Dance a Little Dance

Astronomy follows me everywhere. Yesterday I attended a wedding of a couple of very close friends, who asked my daughter to be the flowergirl. At the reception after the wedding, I was dancing with my daughter, who is three years old. She wanted me to spin her around, so I held on to her hands and we spun. I had to lean backwards a little to make sure we didn't topple over, and as I spun her in a big circle around me I made a little circle on the floor too.

Those circles (her big one and my little one) are very telling. She tips the scales at about 15 kilograms, and I mass about 75. Since I mass five times what she does, she made a much bigger circle than I did; not coincidentally, her circle would be five times as big.
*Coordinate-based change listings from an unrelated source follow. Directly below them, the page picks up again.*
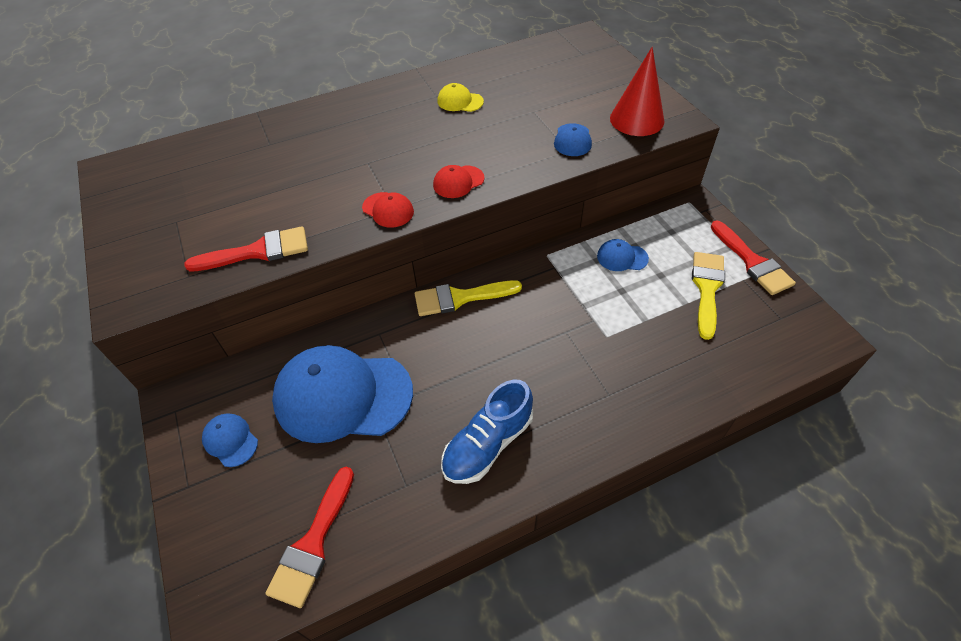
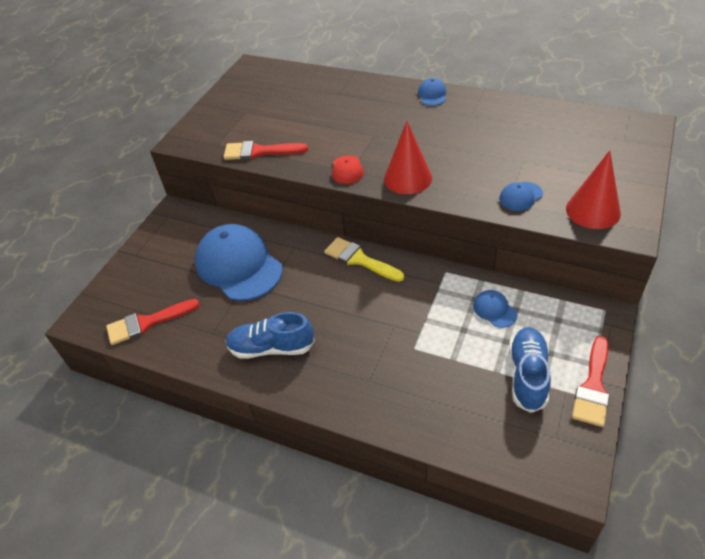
camera: 50 degrees right, 5 degrees down
red brush [184,226,308,272] -> red brush turned 150 degrees clockwise [224,141,308,160]
blue cap [202,413,258,467] -> blue cap moved to [418,78,446,106]
red cap [433,165,485,198] -> red cone [384,121,432,194]
yellow cap [437,83,484,112] -> none
yellow brush [692,252,725,340] -> blue shoe [509,327,551,413]

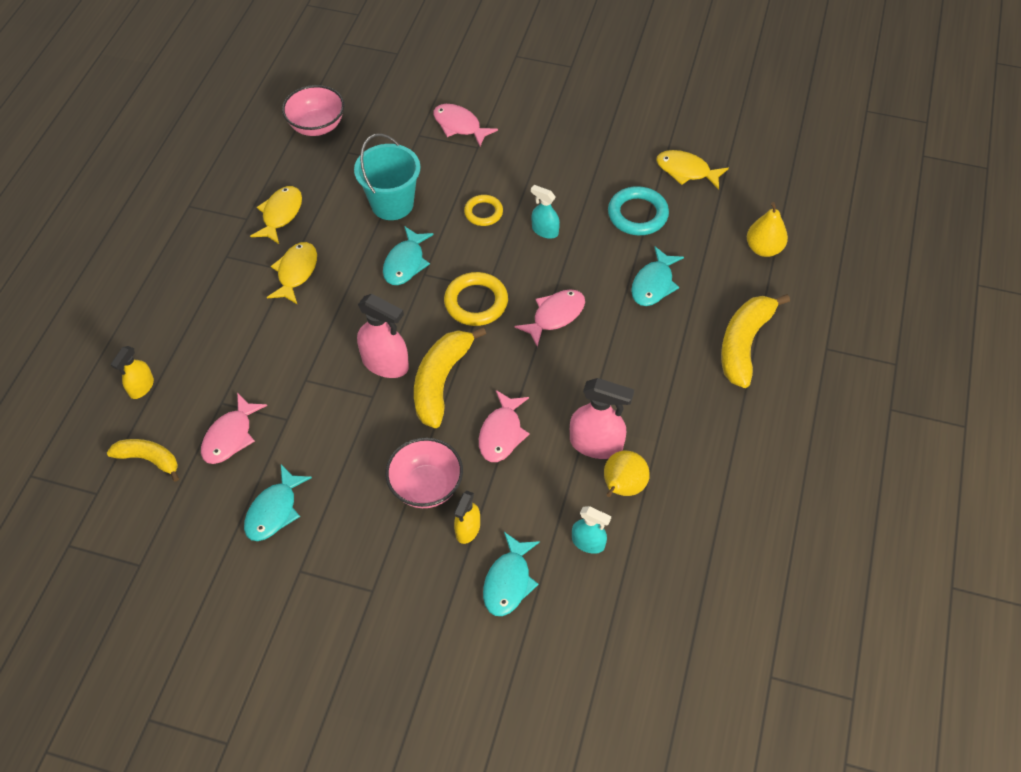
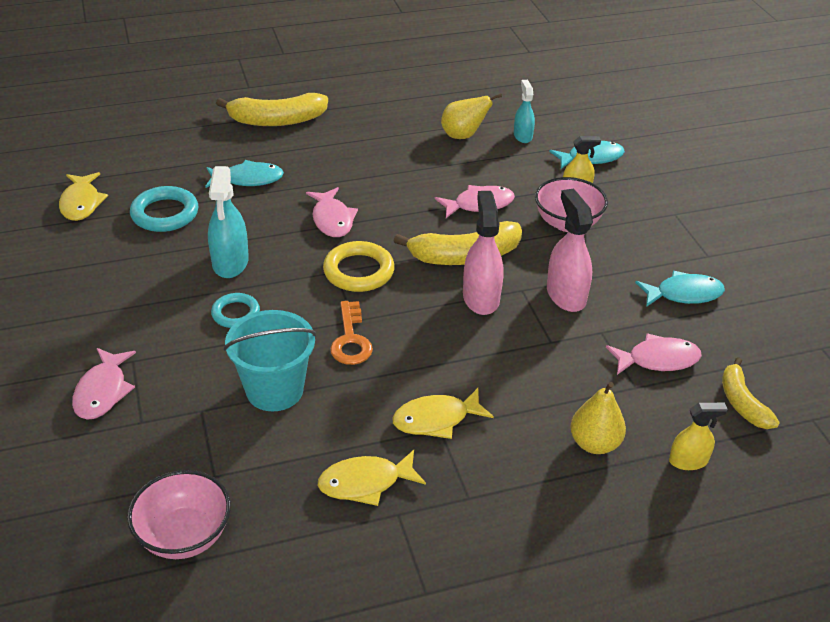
camera: 125 degrees left, 15 degrees down
turquoise fish [383,226,434,285] -> orange key [330,301,373,365]
yellow ring [464,195,503,226] -> turquoise ring [211,293,260,328]
pink fish [515,289,585,347] -> pink fish turned 120 degrees counterclockwise [306,187,358,237]
turquoise spray bottle [531,185,560,239] -> turquoise spray bottle [208,166,249,278], size x1.64
pink spray bottle [570,378,634,459] -> pink spray bottle moved to [547,189,593,312]
yellow pear [747,202,788,257] -> yellow pear moved to [570,382,626,454]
What was happening to my daughter and me on a small scale as we danced happens on a much bigger scale when planets dance too. The Earth, for example, has a mass about 81 times that of the Moon. That's a lot, but the Moon still has quite a grasp on us. As it orbits us, the Moon makes a circle about 400,000 kilometers across. But since it has a substantial mass it tugs on the Earth too. The Earth makes a little circle while the Moon makes its big one, and the Earth's circle is about 5000 kilometers in radius, about 1/81 of the Moon's (the ratio of the masses). In a sense, the Moon and Earth are both orbiting a single point in space, called the barycenter, commonly called the center of mass. It is mathematically correct to say that it is the barycenter that orbits the Sun, while the Earth and Moon circle the barycenter. So really, we both make wiggly lines as we go around the Sun; it's the combination of our orbital path around the Sun plus our smaller path around the Earth/Moon barycenter.

The Earth is about 6400 kilometers in radius, so as it happens the circle we make around our barycenter is smaller than the Earth itself. But this isn't true for everyone. The Sun is about 1000 times the mass of Jupiter, which orbits the Sun at a distance of about 780 million kilometers. When you crank through the math, you find that the barycenter of the Sun/Jupiter pair is actually above the surface of the Sun! So if you were an observer sitting some distance from the Sun, you would see the Sun moving back and forth over the course of one Jupiter orbit (about 12 years). You'd have to measure it carefully, but the telltale signs of a planet are there.

This isn't just some theory. This is a good way to find planets around other stars! Right now, it's the only way. As the star gets tugged back and forth by a planet, the little circle it makes affects the light emitted by the star (this effect, regular readers know, is called the Doppler Shift). By measuring that shift, we can find out all sorts of things about the planet, like its orbital period and mass. That's how all the new extrasolar planets have been found!

So astronomy really does creep into everything in my life. What started as a dance at a wedding ties into the discovery of massive planets orbiting distant stars. But all my daughter really cares about is that she and Daddy got to dance. I'm glad. Sometimes I need something like that to get everything into perspective.